─── Material provided

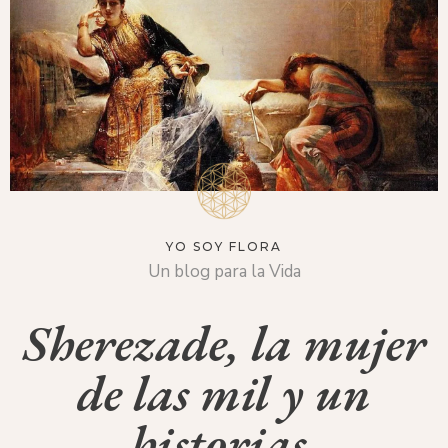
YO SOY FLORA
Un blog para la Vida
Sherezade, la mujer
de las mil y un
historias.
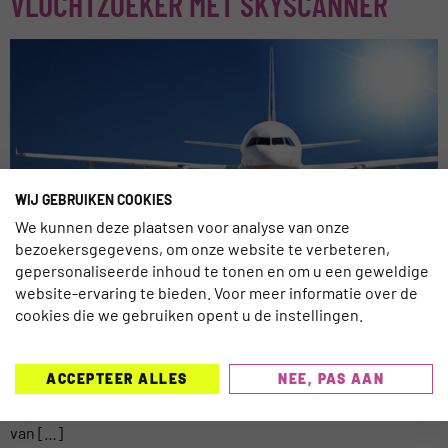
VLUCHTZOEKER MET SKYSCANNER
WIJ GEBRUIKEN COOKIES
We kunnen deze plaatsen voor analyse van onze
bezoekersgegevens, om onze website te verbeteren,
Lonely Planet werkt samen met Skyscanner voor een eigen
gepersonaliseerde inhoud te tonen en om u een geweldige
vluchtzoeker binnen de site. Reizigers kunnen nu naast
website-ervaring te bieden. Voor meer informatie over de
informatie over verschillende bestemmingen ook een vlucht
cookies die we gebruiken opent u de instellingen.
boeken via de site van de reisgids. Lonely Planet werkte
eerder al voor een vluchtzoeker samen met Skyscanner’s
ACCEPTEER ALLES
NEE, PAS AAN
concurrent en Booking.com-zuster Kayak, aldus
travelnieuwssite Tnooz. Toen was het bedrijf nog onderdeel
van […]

──────
─── Material provided

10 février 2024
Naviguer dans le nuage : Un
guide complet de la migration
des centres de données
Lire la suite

──────
─── Material provided

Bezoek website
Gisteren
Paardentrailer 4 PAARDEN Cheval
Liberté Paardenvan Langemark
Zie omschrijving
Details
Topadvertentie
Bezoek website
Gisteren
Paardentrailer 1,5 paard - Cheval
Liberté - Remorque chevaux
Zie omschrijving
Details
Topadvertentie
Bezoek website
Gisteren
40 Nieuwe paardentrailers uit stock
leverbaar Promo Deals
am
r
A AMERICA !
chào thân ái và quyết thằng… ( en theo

──────

Problem description:
Starting at the row line containing "10 février 2024" and ending at the one containing "Lire la suite", rewrite those lines with "nuage" swapped for "cloud" and nothing else altered.

Output of the task:
10 février 2024
Naviguer dans le cloud : Un
guide complet de la migration
des centres de données
Lire la suite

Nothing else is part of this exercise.